Arteris Raises 2026 Guidance After Strong Q1, Completes Cycuity Acquisition
Arteris does not produce chips. Instead, it supplies network‑on‑chip (NoC) interconnect intellectual property (IP) that lets semiconductor designers route data inside system‑on‑chip (SoC) devices. Its flagship FlexNoC® has shipped in more than four billion units as of February 12, 2026. Other IP offerings include the non‑coherent FlexGen®, cache‑coherent Ncore™, and last‑level‑cache CodaCache®. In addition to IP, Arteris provides SoC integration automation software, and following the Cycuity deal it now offers hardware‑security tools such as Cycuity® Radix‑S, Radix‑M, and Radix‑ST.
Financially, Q1 2026 revenue hit $22.9 million, a 39% increase from the same quarter a year earlier. Annual contract value (ACV) and royalties reached a record $92.8 million, also up 39% YoY. Management lifted its FY 2026 revenue guidance to a range of $91 million to $95 million, citing sustained demand for NoC IP in AI, data‑center, automotive, and enterprise SoC designs.
Operating results were mixed. GAAP operating loss widened to $9.3 million, largely due to a one‑off cost tied to the Cycuity acquisition and increased amortization and stock‑based expenses. Non‑GAAP operating loss narrowed to $2.5 million, a modest improvement over the prior year.
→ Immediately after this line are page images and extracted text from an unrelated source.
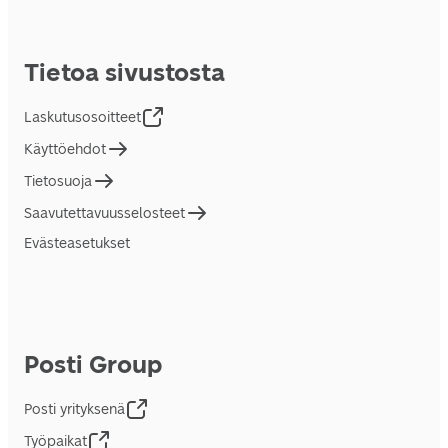
Tietoa sivustosta
Laskutusosoitteet
Käyttöehdot
Tietosuoja
Saavutettavuusselosteet
Evästeasetukset
Posti Group
Posti yrityksenä
Työpaikat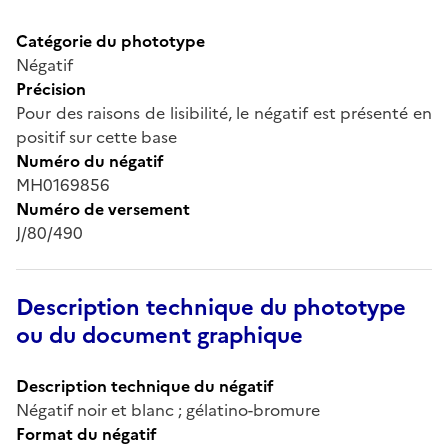
Catégorie du phototype
Négatif
Précision
Pour des raisons de lisibilité, le négatif est présenté en
positif sur cette base
Numéro du négatif
MH0169856
Numéro de versement
J/80/490
Description technique du phototype
ou du document graphique
Description technique du négatif
Négatif noir et blanc ; gélatino-bromure
Format du négatif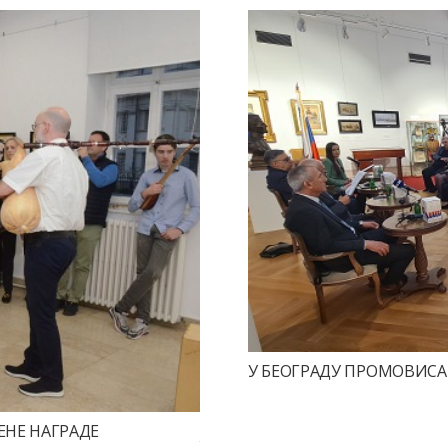
У БЕОГРАДУ ПРОМОВИС
ЕНЕ НАГРАДЕ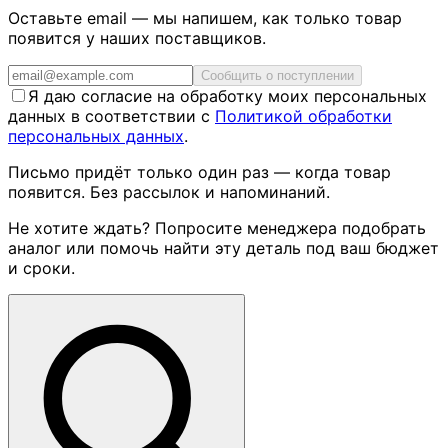
Оставьте email — мы напишем, как только товар
появится у наших поставщиков.
Сообщить о поступлении
Я даю согласие на обработку моих персональных
данных в соответствии с
Политикой обработки
персональных данных
.
Письмо придёт только один раз — когда товар
появится. Без рассылок и напоминаний.
Не хотите ждать? Попросите менеджера подобрать
аналог или помочь найти эту деталь под ваш бюджет
и сроки.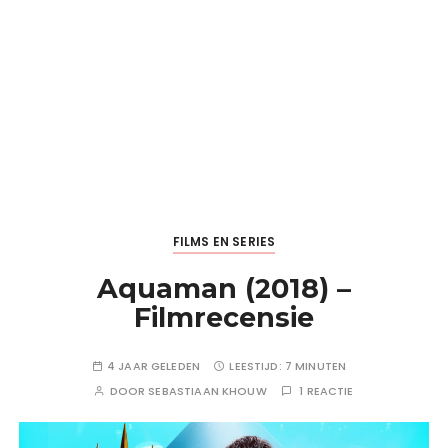
FILMS EN SERIES
Aquaman (2018) –
Filmrecensie
4 JAAR GELEDEN
LEESTIJD:
7 MINUTEN
DOOR
SEBASTIAAN KHOUW
1 REACTIE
Cash and cash equivalents at quarter‑end were $41.9 million, with no debt on the balance sheet. Operating cash flow was negative $7.1 million, and investing cash flow was negative $16 million, the latter driven by the acquisition. Management projects free cash flow of $5 million to $9 million for FY 2026.
The Cycuity acquisition is intended to bolster Arteris’s presence in security‑sensitive verticals. Management noted that aerospace and defense now account for nearly 10% of ACV, a rise attributed to the new security capabilities. The company also highlighted that its enterprise data‑center business remains the largest revenue generator, slightly surpassing automotive.
Arteris’s performance mirrors broader AI infrastructure spending trends. Gartner projects AI spending to grow 47% YoY to $2.6 trillion in 2026, driven by continued adoption of generative AI models. Arteris’s NoC IP is integral to AI accelerator design, and its revenue guidance assumes a 32% YoY growth at the midpoint of the revised range.
The stock has rebounded sharply since the 2021 IPO. After falling below $10 in 2023, the share price climbed from $7.7 in June 2025 to nearly $37 in June 2026, an almost five‑fold increase. Analysts have maintained a buy rating, citing the company’s unique market position and the upward revision of its guidance.
Looking ahead, Arteris faces the challenge of turning top‑line growth into sustainable profitability. While the company projects positive free cash flow for FY 2026, it remains unprofitable on a GAAP basis and has limited debt. Management’s focus will be on integrating Cycuity’s security tools and sustaining momentum in AI‑driven SoC markets.
In summary, Arteris’s Q1 2026 results and the Cycuity acquisition signal a strengthening of its IP portfolio and a bullish outlook for its revenue guidance. Investors will continue to monitor the company’s ability to achieve GAAP profitability and to capitalize on the expanding AI chip market.